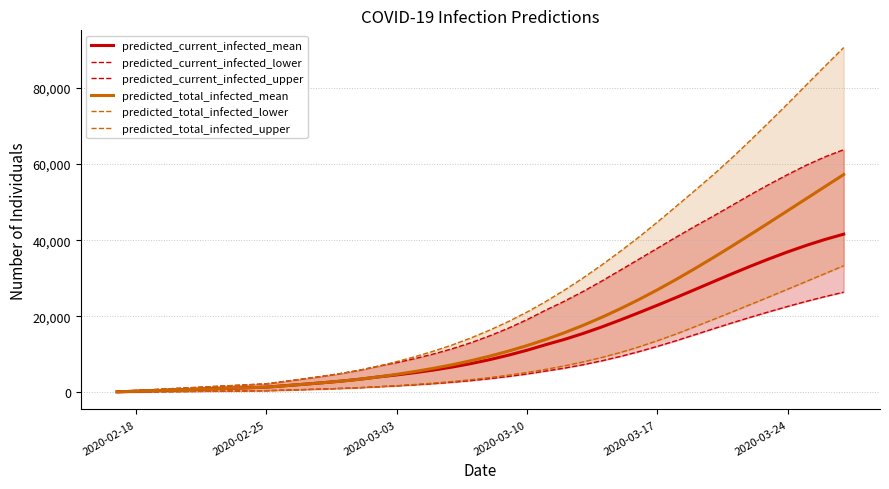

How many values in the predicted_total_infected_upper series are below 16368?

20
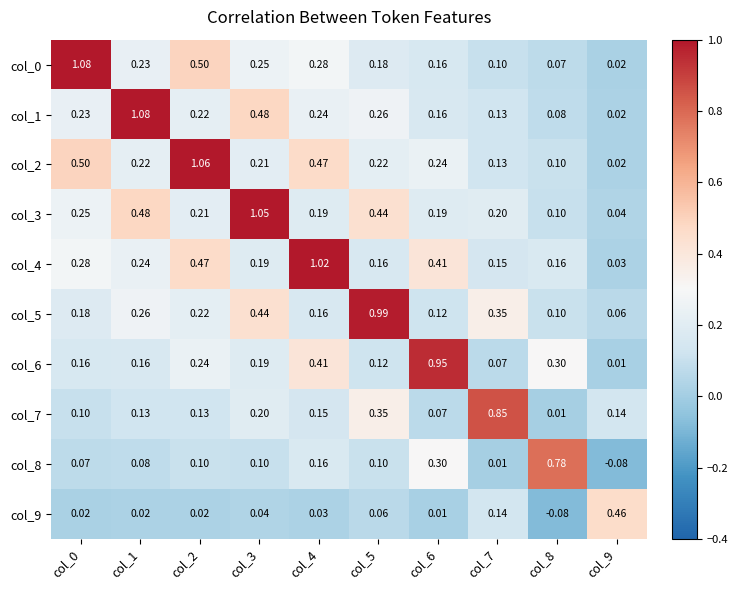

Is the value of col_9 at col_5 greater than the value of col_0 at col_9?

Yes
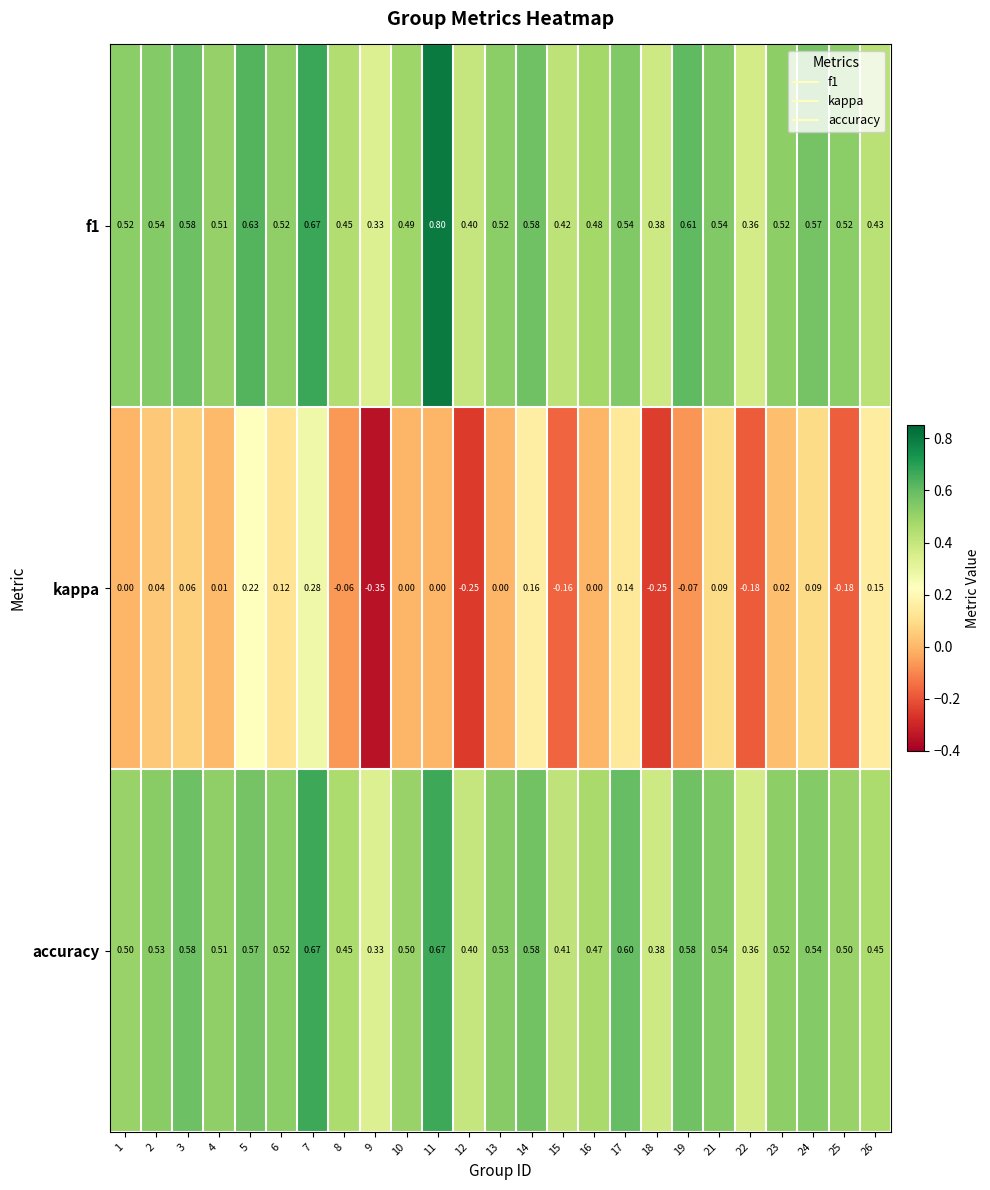

Which series changed the most between 8 and 14?

kappa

■ ■ ■ ■ ■

▶ _BRIEF_
Rewrite every entry above, changing "series" to "line" wherever it appears and keeping everything else unchanged. Leave the pictures out of your version.

▶ _WRITTEN SOLUTION_
How many values in the predicted_total_infected_upper line are below 16368?

20

Is the value of col_9 at col_5 greater than the value of col_0 at col_9?

Yes

Which line changed the most between 8 and 14?

kappa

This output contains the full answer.